Problem a>
In the article on the Steele dossier, who was Steele's primary and longtime contact inside the Obama State Department?

Selected text>
>>>

State Dept employee destroyed evidence in Russian collusion hoax

Not only does it appear that almost all the sources for the Steele dossier — used by the Obama FBI and Justice Department to instigate spying operations on the Trump administration — were Russian, it now appears that, at the request of the dossier’s author a former State Department employee destroyed State Dept evidence relating to that dossier.

Earlier this year, the infamous dossier author Christopher Steele revealed he had destroyed nearly all the records detailing his dirt-digging on Donald Trump and Russia. “They no longer exist,” Steele told a British court.

Now comes word that Steele’s primary and longtime contact inside the Obama State Department, Jonathan Winer, also destroyed records of the former British MI6 agent’s contacts inside that federal agency, including many of the 100-plus unsolicited intelligence reports Steele provided the Obama administration. “I destroyed them, and I basically destroyed all the correspondence I had with him,” Winer is quoted as saying in a little noticed passage of the Senate Intelligence Committee’s final report on the Russia collusion scandal.

Winer apparently destroyed the records at Steele’s request, the report said. “After Steele’s memos were published in the press in January 2017, Steele asked Winer to make note of having them, then either destroy all the earlier reports Steele had sent the Department of State or return them to Steele, out of concern that someone would be able to reconstruct his source network,” the committee’s report released last month stated. [emphasis mine]

And why was Steele worried that his sources might be uncovered? Apparently they were all foreign, Russian or Ukrainian in nature, meaning that his dossier was actually an operation of enemies to the United States, which was then used by the Obama administration to foist the hoax that Trump was in collusion with Russia. Thus, it was Obama and his administration who were colluding with foreign powers, for their own political gain, not Trump. That collusion by Obama and his cronies even went so far as to destroy evidence.

<<<

Task material>

>>>

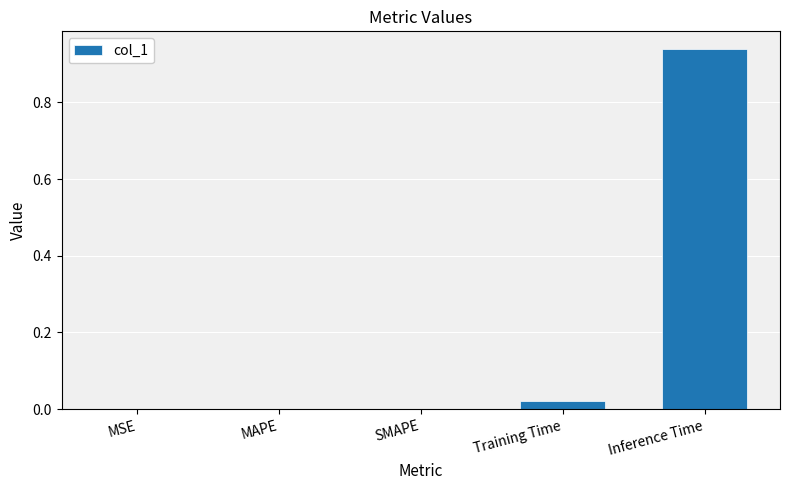

What is the average value?

0.2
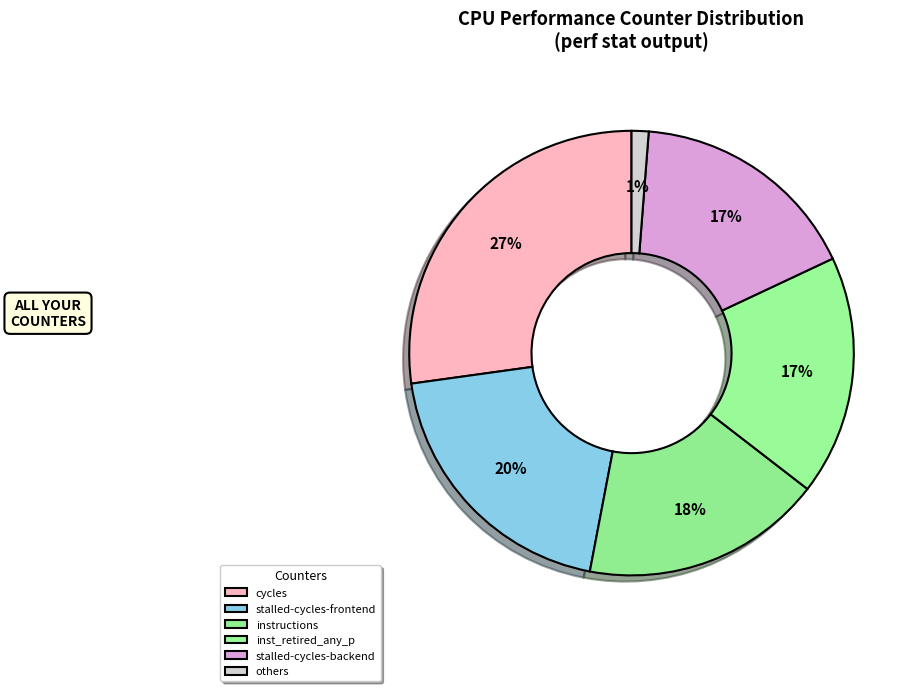

What percentage is the instructions slice, to the nearest percent?

18%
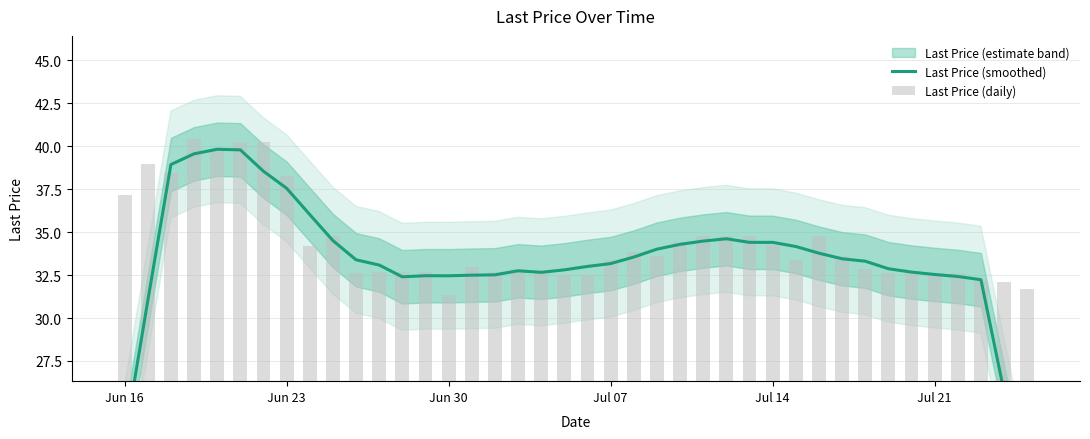

True or false: Last Price (smoothed) has a value of 51.7 at 29.

False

<<<

Problem b>
Convert the rows from the line containing "True or false: Last" through the end of the rows, inclusive, into a numbered list with blank lines omitted.

Your solution a>
Jonathan Winer

Your solution b>
1. True or false: Last Price (smoothed) has a value of 51.7 at 29.
2. False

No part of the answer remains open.